Strongly consider anonymization and de-identification of personal data, as there are specific GDPR exceptions that make compliance easier. Anonymization and de-identification are techniques that strip out identifiable information from data, allowing the data to be used for other purposes with less risk of running afoul of GDPR and other data laws.
The more complex the data use, the more convoluted the strategy becomes. There are different demands on data use by various stakeholders, as well as changing, often contradictory, regulations that oversee it. Creating an effective strategy is not simply about meeting requirements for passing the rules in May, 2018, but having a long-term viable strategy that is adaptable.
Banks, especially, are having difficulties creating strategies that comply with GDPR, MiFID II and PSD2. PSD2 calls for sharing of data with third-parties, to create a more open banking system. MiFID II requires retaining all transaction related communications for up to five years. As research firm Oliver Wyman states in their GDPR white paper, Future Proofing Privacy, “for the first time, sensitive, private, and personally identifiable information will be exchanged outside of the traditional payments system, requiring a fundamental rethink of the infrastructure and governance that needs to be in place.”
While the strategic considerations are hefty, there is a bright side to all this; new tools from RegTech providers that automate many of the necessary tasks. Automation works best on rote, predictable jobs and can quickly note errors, edge-cases and other stumbling blocks in a process. As Kristian Nelson writes in a DevOps article, The Automation of Compliance, “Any process problems or weaknesses in your governance model become apparent quickly and can be fixed quickly.”
That is to say, the process of creating automation creates a system of compliance . The tasks you perform, the resources you use, the testing you use, the oversight you employ; these are the steps that create a scalable, predictable, usable compliance system.
Automation also improves compliance staff productivity.

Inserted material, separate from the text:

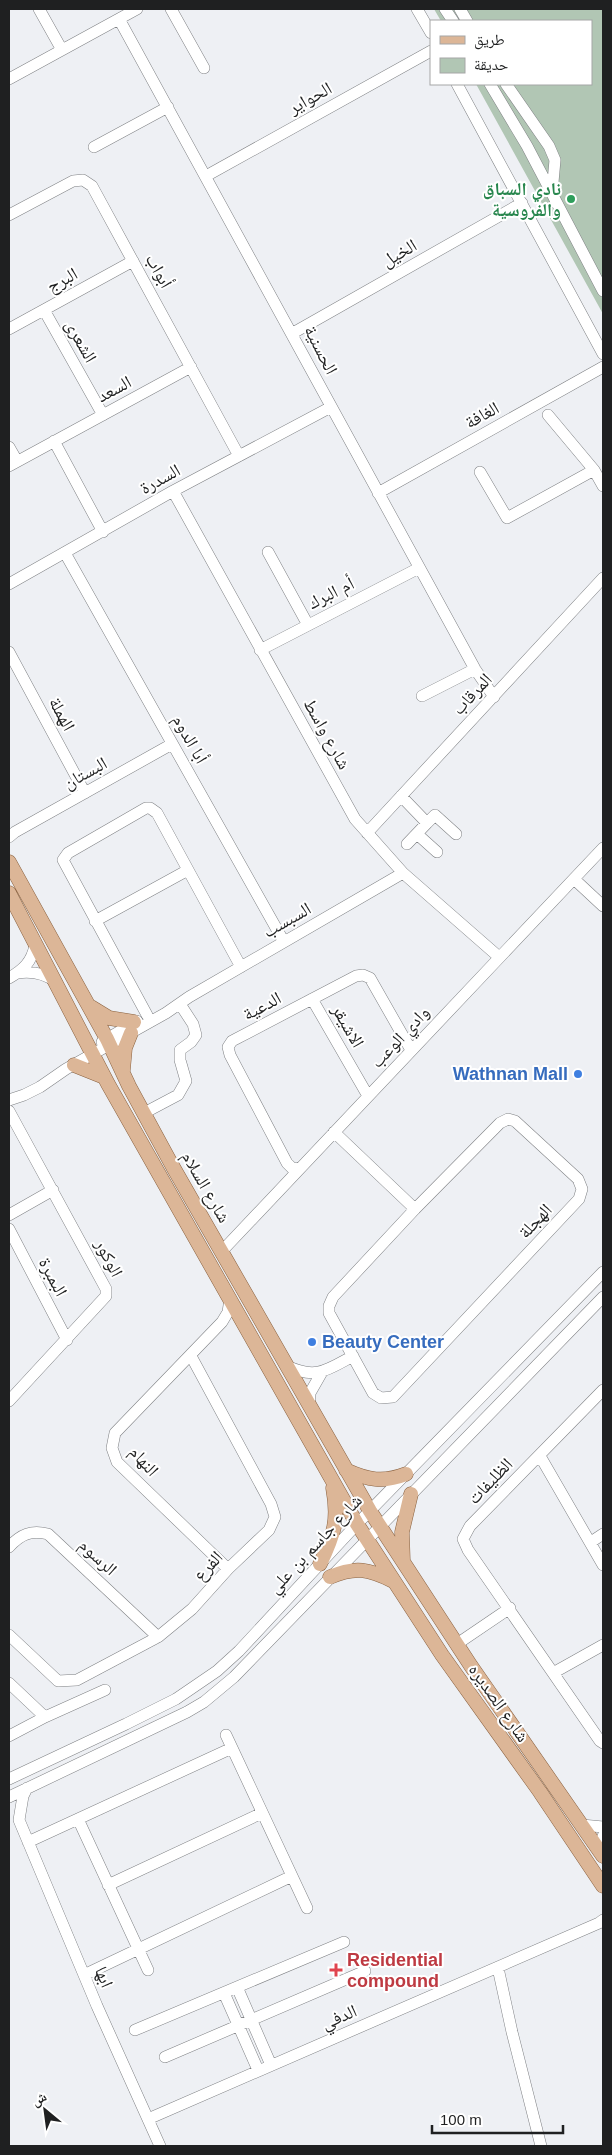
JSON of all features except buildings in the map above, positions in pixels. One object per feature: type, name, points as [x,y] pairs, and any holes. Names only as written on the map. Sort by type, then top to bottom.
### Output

By taking rote, boring manual tasks away from staff, they can focus their talents on strategy, complex cases and other tasks which require critical thinking.
There are other savings that automation can bring, most notably reducing the risk of fines and penalties for non-compliance. While automation, by itself, can’t guarantee compliance, a systematic approach is more likely to withstand the rigors of changing regulatory requirements.
Automation also provides a simple, straight-forward way to track records. Through proper record-keeping, compliance can keep an eye on the process and flag issues early on. In case of an audit, those records can easily be communicated to regulators, making the process less cumbersome.
Record-tracking need not be limited to compliance. With proper automation in place, organizational-wide access to read-only records can provide transparency to the entire compliance process. The entire organization are stakeholders in compliance, not just a sign-off from an officer. If staff feel they have input into compliance and buy in, the organization will be well on its way to a compliance culture.
GDPR requirements are the state-of-the-art when it comes to data privacy and information protection; creating compliance processes that meet these high standards will serve your organization in multiple ways. You have one compliance system for your entire organization. When laws in other jurisdictions catch up to European standards, you’ll be ready. Your customers, partners and investors will know that your company is protecting its operations and those that it does business with.
Rather than a burden, GDPR compliance is an opportunity for DevOps; they can help create a culture that responds faster to change, has better staff morale, improves productivity, and saves money. Beyond doing good work for the company, they’ll also be protecting consumer’s private information, serving the greater good.